By: Dave Astor
Jud Hurd, a cartoonist and longtime editor of “Cartoonist Profiles” magazine, died Sept. 14 of pneumonia. He was 92.
The Westport, Conn., resident had previously suffered a stroke in May. “He had a very difficult four months, but he never complained,” his widow, Claudia Hurd, told E&P Online Monday.
Jud founded “Cartoonist Profiles” in 1969 after editing the National Cartoonists Society’s (NCS) newsletter for several years. Claudia said Jud was able to work on the just-published issue of “Cartoonist Profiles.” There will be no more issues after that.
In 2004, Andrews McMeel Publishing released a book by Hurd called “Cartoon Success Secrets: A Tribute to 35 Years of Cartoonist Profiles.” The 350-page hardcover included stories and interviews from the quarterly magazine, autobiographical material, and Hurd’s personal recollections of cartoon legends such as Walt Disney, Rube Goldberg, Harold Gray (“Little Orphan Annie”), George Herriman (“Krazy Kat”), and E.C. Segar (“Popeye”).
From 1961 to 2002, Hurd collaborated with Dr. Michael Petti on the United Media-distributed “Health Capsules” comic (now done by Bron Smith).
Hurd began his cartooning career in 1936 at an animation studio, and soon started doing the “Just Hurd in Hollywood” strip. (The cartoonist’s real first name was Justin.) For that syndicated comic, Hurd interviewed stars such as John Barrymore, Claudette Colbert, Gary Cooper, Joan Crawford, Cary Grant, Bob Hope, Lana Turner, and John Wayne.

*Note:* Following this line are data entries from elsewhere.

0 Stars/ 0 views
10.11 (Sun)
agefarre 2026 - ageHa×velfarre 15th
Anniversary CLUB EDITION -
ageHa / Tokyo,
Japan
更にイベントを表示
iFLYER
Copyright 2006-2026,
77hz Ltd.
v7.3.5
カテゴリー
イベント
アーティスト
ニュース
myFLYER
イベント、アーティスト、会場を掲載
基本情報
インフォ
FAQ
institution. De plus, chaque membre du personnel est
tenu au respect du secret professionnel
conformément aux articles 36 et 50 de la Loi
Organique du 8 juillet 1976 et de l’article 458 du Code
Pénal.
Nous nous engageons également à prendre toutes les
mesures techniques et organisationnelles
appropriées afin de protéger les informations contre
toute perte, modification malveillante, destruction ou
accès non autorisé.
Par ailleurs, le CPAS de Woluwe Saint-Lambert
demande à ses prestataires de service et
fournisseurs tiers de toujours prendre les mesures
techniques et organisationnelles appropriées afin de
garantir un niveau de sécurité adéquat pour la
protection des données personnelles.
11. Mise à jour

After the “Hollywood” feature ended, Hurd did political cartoons, corporate and advertising art, the stock-market-themed “Ticker Toons” comic, and more.

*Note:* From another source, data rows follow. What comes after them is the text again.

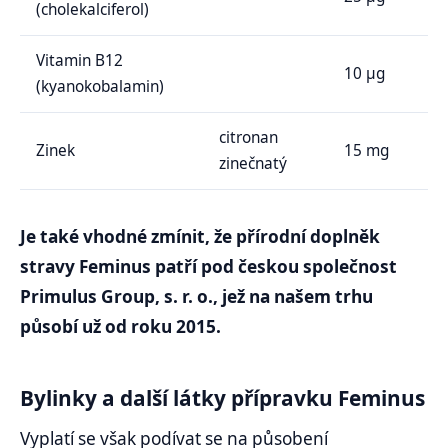
(cholekalciferol)
Vitamin B12
10 μg
(kyanokobalamin)
citronan
Zinek
15 mg
zinečnatý
Je také vhodné zmínit, že přírodní doplněk
stravy Feminus patří pod českou společnost
Primulus Group, s. r. o., jež na našem trhu
působí už od roku 2015.
Bylinky a další látky přípravku Feminus
Vyplatí se však podívat se na působení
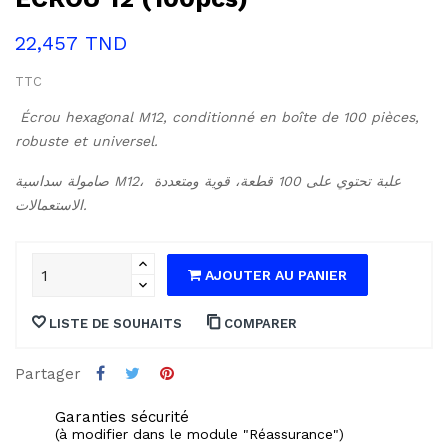
22,457 TND
TTC
Écrou hexagonal M12, conditionné en boîte de 100 pièces, 
robuste et universel.
صامولة سداسية M12، علبة تحتوي على 100 قطعة، قوية ومتعددة 
الاستعمالات.
AJOUTER AU PANIER
LISTE DE SOUHAITS
COMPARER
Partager
Garanties sécurité
(à modifier dans le module "Réassurance")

“Jud Hurd was just an incredible asset and resource for the cartooning community,” said comics historian, “Hi and Lois” writer, and NCS Connecticut Chapter chair Brian Walker, when reached by E&P Online. “This was not only because of his magazine but because of his whole lifetime of experience and dedication to cartooning. And he was a great guy. There wasn’t one person in the world who didn’t like him.”
Claudia Hurd, who was married to Jud for 58 years, concluded: “He lived a full life. He enjoyed his work. What more could a person want?”